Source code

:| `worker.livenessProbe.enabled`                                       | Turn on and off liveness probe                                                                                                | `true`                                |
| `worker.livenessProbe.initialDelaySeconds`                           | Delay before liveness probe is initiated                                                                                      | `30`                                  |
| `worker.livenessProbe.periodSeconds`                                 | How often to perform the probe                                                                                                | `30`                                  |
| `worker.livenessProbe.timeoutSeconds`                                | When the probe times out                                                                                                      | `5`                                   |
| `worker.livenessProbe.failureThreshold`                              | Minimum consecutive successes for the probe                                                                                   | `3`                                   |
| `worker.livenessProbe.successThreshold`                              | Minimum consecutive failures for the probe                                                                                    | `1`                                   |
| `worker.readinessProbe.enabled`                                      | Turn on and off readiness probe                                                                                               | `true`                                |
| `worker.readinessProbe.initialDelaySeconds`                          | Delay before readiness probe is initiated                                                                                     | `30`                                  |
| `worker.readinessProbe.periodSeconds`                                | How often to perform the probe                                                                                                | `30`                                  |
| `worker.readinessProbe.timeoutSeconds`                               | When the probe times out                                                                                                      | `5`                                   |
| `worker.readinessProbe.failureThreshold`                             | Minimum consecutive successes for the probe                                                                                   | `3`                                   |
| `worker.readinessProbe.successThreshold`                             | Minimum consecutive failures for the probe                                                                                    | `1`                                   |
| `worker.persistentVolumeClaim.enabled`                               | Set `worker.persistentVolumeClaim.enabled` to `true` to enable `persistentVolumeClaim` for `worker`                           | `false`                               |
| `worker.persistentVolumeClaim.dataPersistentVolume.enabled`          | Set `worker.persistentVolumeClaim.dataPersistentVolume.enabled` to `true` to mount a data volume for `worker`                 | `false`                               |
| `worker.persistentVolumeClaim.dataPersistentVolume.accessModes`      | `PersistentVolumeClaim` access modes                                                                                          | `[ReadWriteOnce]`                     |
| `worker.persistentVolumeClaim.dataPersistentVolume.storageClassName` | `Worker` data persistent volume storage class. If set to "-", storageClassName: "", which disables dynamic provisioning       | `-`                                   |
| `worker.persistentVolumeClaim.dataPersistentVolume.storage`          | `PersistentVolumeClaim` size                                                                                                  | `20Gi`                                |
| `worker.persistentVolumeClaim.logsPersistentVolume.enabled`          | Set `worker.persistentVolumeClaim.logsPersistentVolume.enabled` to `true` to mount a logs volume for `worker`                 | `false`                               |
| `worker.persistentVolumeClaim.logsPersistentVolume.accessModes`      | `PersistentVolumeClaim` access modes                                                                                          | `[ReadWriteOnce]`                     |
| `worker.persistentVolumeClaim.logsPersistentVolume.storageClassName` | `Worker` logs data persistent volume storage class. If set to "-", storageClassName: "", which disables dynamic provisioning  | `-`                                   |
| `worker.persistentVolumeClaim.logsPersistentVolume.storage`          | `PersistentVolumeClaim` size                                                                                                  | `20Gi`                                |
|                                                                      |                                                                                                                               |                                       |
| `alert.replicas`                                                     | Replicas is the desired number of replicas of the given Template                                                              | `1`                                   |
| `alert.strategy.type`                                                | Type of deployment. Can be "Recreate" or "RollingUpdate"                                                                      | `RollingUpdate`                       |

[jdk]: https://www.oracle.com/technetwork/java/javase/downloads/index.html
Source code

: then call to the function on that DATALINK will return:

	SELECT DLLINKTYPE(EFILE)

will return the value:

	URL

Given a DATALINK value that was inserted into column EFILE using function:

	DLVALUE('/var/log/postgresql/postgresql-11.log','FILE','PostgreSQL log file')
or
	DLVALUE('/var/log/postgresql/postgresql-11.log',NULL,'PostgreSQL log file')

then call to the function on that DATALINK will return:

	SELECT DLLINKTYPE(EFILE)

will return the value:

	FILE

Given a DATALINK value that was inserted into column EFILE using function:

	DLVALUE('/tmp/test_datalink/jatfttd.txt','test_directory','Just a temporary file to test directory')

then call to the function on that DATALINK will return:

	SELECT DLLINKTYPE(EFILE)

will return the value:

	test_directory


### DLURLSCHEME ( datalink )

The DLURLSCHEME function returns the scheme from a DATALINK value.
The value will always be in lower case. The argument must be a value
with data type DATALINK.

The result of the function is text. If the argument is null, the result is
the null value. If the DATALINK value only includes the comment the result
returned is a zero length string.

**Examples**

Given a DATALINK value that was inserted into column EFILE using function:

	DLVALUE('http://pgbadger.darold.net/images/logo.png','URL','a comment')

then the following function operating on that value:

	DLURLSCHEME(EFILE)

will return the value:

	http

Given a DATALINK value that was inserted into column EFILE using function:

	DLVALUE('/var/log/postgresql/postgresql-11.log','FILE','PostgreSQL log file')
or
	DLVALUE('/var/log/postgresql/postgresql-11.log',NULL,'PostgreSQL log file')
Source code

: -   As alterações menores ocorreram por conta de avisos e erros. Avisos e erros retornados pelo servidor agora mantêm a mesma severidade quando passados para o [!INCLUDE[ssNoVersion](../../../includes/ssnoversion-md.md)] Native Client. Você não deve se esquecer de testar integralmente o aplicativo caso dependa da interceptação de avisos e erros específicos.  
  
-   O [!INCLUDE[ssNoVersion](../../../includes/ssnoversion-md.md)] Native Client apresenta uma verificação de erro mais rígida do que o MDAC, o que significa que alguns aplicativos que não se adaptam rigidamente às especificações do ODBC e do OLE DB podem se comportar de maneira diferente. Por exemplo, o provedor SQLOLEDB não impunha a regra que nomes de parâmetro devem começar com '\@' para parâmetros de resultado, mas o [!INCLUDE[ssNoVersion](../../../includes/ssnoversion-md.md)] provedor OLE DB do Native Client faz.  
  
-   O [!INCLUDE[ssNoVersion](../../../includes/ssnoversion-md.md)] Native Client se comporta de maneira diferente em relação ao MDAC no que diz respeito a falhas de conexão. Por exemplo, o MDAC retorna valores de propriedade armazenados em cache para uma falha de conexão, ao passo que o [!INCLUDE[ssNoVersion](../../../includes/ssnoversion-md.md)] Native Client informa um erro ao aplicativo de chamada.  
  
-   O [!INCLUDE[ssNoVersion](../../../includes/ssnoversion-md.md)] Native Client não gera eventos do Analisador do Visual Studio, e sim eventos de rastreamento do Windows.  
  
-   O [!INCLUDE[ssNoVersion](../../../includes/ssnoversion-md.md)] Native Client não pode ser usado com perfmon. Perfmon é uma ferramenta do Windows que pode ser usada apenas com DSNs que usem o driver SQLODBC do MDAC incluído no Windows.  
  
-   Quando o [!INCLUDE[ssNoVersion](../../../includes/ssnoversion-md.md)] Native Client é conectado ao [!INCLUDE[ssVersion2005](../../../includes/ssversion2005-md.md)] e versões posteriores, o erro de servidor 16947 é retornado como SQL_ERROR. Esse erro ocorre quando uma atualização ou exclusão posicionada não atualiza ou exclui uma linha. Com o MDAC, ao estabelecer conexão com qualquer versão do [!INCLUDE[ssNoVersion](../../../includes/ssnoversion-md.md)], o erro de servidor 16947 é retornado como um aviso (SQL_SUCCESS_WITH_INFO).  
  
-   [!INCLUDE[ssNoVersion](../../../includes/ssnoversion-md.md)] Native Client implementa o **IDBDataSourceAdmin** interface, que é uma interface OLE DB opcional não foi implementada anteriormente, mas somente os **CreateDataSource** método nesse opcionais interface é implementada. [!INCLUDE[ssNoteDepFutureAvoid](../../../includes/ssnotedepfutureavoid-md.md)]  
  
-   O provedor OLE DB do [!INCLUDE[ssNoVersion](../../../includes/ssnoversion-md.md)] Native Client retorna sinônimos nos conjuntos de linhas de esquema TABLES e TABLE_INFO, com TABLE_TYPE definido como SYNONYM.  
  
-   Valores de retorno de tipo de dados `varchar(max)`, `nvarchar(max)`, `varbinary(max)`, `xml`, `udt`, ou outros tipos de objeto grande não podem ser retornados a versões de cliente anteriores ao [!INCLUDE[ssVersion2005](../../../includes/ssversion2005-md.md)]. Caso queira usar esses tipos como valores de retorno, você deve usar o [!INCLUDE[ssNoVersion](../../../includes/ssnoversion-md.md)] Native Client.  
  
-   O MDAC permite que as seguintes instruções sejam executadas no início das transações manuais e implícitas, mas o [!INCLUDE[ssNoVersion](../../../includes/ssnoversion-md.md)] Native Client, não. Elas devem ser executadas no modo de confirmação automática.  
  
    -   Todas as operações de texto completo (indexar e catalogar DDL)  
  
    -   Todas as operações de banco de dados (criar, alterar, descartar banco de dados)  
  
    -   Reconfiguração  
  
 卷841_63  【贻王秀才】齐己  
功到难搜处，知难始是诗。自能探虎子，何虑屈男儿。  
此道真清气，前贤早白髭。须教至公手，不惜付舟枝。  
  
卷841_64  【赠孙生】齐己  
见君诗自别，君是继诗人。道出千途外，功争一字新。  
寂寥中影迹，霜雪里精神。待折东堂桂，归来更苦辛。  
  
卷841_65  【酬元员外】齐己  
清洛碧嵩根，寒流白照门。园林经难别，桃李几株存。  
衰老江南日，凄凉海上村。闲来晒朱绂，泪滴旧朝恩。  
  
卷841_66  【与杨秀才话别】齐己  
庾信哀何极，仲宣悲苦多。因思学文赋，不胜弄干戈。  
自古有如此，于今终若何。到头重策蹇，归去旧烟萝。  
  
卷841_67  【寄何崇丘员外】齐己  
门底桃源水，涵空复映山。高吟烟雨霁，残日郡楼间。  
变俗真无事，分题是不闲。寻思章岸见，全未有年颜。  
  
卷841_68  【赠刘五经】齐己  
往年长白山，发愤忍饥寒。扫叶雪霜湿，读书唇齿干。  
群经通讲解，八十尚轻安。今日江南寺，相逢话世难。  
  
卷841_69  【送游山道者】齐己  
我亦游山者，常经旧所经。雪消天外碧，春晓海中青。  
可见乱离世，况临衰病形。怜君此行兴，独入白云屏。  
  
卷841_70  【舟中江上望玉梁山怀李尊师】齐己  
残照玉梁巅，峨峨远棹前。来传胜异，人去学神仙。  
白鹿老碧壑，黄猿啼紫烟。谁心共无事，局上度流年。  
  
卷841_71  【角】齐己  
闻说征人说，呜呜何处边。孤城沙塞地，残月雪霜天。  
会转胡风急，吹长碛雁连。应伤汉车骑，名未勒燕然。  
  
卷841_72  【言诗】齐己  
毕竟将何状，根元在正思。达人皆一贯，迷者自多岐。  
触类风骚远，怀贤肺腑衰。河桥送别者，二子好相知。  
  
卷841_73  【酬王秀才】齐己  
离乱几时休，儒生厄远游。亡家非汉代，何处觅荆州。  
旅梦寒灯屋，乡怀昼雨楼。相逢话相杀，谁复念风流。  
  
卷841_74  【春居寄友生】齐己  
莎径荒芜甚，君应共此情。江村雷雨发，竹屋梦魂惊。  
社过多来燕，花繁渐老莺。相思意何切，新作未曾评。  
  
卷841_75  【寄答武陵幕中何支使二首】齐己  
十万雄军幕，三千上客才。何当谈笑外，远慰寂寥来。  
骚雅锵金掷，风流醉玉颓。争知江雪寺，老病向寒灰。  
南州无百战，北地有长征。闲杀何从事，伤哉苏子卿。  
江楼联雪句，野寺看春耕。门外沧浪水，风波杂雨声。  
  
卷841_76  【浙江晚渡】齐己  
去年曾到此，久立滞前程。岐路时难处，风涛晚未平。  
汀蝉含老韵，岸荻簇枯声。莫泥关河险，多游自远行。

════════

Keeping every character as it is, restate the lines above that run from the line with "自古有如此，于今终若何。到头重策蹇，归去旧烟萝。" through the line with "社过多来燕，花繁渐老莺。相思意何切，新作未曾评。", both included, and nothing else.

- _Answer for the task_:
自古有如此，于今终若何。到头重策蹇，归去旧烟萝。  
  
卷841_67  【寄何崇丘员外】齐己  
门底桃源水，涵空复映山。高吟烟雨霁，残日郡楼间。  
变俗真无事，分题是不闲。寻思章岸见，全未有年颜。  
  
卷841_68  【赠刘五经】齐己  
往年长白山，发愤忍饥寒。扫叶雪霜湿，读书唇齿干。  
群经通讲解，八十尚轻安。今日江南寺，相逢话世难。  
  
卷841_69  【送游山道者】齐己  
我亦游山者，常经旧所经。雪消天外碧，春晓海中青。  
可见乱离世，况临衰病形。怜君此行兴，独入白云屏。  
  
卷841_70  【舟中江上望玉梁山怀李尊师】齐己  
残照玉梁巅，峨峨远棹前。来传胜异，人去学神仙。  
白鹿老碧壑，黄猿啼紫烟。谁心共无事，局上度流年。  
  
卷841_71  【角】齐己  
闻说征人说，呜呜何处边。孤城沙塞地，残月雪霜天。  
会转胡风急，吹长碛雁连。应伤汉车骑，名未勒燕然。  
  
卷841_72  【言诗】齐己  
毕竟将何状，根元在正思。达人皆一贯，迷者自多岐。  
触类风骚远，怀贤肺腑衰。河桥送别者，二子好相知。  
  
卷841_73  【酬王秀才】齐己  
离乱几时休，儒生厄远游。亡家非汉代，何处觅荆州。  
旅梦寒灯屋，乡怀昼雨楼。相逢话相杀，谁复念风流。  
  
卷841_74  【春居寄友生】齐己  
莎径荒芜甚，君应共此情。江村雷雨发，竹屋梦魂惊。  
社过多来燕，花繁渐老莺。相思意何切，新作未曾评。  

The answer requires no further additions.